# Habitation Door Blisters



## Rudderman (May 31, 2005)

I have a 2003 Swift Sundance (2.3 Engine) which, since last summer, has developed a couple of bubbles/bulges about 4" in diameter on the outer skin of the habitation door.
They appear to be hollow behind them, ie. they will push in flush to the door.
Would this be damp?

Is there any cure/repair for this? Or is it a case of a new door? If so, does anyone know the approximate cost of a door.

The cheapest option, of course, is to ignore them! 

Thanks


----------



## JohnsCrossMotorHomes (Jul 21, 2007)

Hi,

It may be possible to inject some adhesive into the bubble and refix the skin but you would be best advised to ring our workshop manager Glenn and ask him first. He will be quite happy to advise you.

New door would be expensive IF one was available.

Good luck

Peter


----------



## Rudderman (May 31, 2005)

Thanks Peter, will give it some thought


----------



## kimwez (Mar 9, 2010)

Bob, I would suggest you don't ignore it. We noticed a similar thing towards the end of last year and having just had it checked out have been told that damp has got inside our whole side panel (possibly through the warping of the door and frame) and is going to cost several £000s to put right! I've learned from bitter experience that you should never put off checking out anything like this, things just tend to get worse. Yours may not be damp at all, but better safe than sorry.

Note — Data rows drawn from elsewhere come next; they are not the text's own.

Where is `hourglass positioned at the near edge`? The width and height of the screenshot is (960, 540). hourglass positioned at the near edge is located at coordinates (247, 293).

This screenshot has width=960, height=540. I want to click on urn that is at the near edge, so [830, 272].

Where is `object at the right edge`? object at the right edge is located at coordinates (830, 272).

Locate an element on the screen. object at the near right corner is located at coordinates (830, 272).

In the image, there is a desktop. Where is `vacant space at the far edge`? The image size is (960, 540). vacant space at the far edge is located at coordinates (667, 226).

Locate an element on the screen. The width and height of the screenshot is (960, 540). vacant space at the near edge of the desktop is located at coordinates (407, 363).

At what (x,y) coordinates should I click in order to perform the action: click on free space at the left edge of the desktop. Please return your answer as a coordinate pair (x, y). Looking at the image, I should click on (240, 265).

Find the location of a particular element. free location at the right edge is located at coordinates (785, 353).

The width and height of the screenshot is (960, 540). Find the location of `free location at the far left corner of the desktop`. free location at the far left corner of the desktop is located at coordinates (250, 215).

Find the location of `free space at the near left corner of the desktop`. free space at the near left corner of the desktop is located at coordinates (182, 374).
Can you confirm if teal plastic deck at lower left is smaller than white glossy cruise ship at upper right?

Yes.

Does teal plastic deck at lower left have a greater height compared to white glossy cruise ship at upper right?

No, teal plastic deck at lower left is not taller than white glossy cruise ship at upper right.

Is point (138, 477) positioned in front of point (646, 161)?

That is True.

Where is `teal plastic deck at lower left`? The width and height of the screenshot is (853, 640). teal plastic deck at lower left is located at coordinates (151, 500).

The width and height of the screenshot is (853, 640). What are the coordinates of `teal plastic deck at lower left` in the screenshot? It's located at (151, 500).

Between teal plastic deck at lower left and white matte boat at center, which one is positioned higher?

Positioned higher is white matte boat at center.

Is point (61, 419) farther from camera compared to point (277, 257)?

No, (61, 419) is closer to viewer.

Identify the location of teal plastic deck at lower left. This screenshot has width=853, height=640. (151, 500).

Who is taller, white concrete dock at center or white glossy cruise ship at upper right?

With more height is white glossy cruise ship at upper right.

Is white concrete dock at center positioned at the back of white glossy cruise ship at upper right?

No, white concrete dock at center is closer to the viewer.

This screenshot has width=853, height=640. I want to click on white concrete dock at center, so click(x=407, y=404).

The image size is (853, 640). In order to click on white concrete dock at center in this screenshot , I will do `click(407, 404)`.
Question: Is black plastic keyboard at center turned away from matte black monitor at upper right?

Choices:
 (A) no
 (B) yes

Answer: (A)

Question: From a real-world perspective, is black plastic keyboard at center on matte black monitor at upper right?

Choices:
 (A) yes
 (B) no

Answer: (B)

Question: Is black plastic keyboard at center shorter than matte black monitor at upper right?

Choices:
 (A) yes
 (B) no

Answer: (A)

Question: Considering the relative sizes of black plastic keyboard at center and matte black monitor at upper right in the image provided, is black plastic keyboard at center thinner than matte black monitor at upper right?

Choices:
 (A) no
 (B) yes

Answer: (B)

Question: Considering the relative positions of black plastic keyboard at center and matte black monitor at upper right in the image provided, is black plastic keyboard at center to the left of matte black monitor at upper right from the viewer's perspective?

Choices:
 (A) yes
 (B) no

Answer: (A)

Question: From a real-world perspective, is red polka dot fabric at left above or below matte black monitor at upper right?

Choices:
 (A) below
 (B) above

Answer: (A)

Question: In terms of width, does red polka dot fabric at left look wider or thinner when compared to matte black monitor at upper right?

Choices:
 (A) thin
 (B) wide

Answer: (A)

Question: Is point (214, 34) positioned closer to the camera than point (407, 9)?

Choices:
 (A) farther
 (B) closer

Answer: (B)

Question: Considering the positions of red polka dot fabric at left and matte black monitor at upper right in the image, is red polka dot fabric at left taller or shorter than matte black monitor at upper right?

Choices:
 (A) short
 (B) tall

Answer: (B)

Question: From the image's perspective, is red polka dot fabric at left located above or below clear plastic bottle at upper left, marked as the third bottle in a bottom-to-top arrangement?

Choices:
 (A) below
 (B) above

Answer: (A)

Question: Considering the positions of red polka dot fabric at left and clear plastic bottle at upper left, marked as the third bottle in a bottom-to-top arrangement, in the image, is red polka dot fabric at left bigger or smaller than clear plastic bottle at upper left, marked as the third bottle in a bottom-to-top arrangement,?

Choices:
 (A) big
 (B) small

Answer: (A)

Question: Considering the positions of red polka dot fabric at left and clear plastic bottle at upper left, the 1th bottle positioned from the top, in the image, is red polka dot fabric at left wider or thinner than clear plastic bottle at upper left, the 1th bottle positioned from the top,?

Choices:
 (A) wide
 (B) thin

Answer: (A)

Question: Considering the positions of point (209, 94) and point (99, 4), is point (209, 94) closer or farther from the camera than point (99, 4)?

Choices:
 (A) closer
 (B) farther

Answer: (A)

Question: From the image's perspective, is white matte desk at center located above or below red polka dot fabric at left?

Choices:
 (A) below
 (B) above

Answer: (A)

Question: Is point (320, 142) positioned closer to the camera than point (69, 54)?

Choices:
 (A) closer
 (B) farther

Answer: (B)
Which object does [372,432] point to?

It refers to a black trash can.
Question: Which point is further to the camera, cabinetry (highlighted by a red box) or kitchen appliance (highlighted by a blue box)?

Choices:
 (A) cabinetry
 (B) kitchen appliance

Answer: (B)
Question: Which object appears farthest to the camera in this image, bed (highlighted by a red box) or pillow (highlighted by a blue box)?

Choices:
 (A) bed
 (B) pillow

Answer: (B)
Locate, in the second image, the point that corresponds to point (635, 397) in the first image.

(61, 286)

Has anyone else experienced warping of the habitation door?

All the best

kim


----------



## grumpyman (Sep 24, 2006)

I found bubbles at the base of my Habitation Door. Took it to Cannock Resprays who stated it was water getting behind the paintwork. I have burst the bubbles and am told it will be ok to have repaired in a few months cost around £300. :roll:


----------



## Phillip (Jul 20, 2009)

We had a bubble appear on the habitation door of our previous motohome (Swift Kontiki 640/6 - the one in my avatar).

I discovered that it got there because when the door was open and clipped back to the side of the MH, it covered the fridge exhaust (I don't know if thats the correct term), so when the fridge was running on gas a lot of heat came out of the exhaust and made the door bubble 8O 

Nice bit of design work Swift! :roll: 

Part ex'd the MH last year so that got rid of the bubble - for me anyway  


Phill.


----------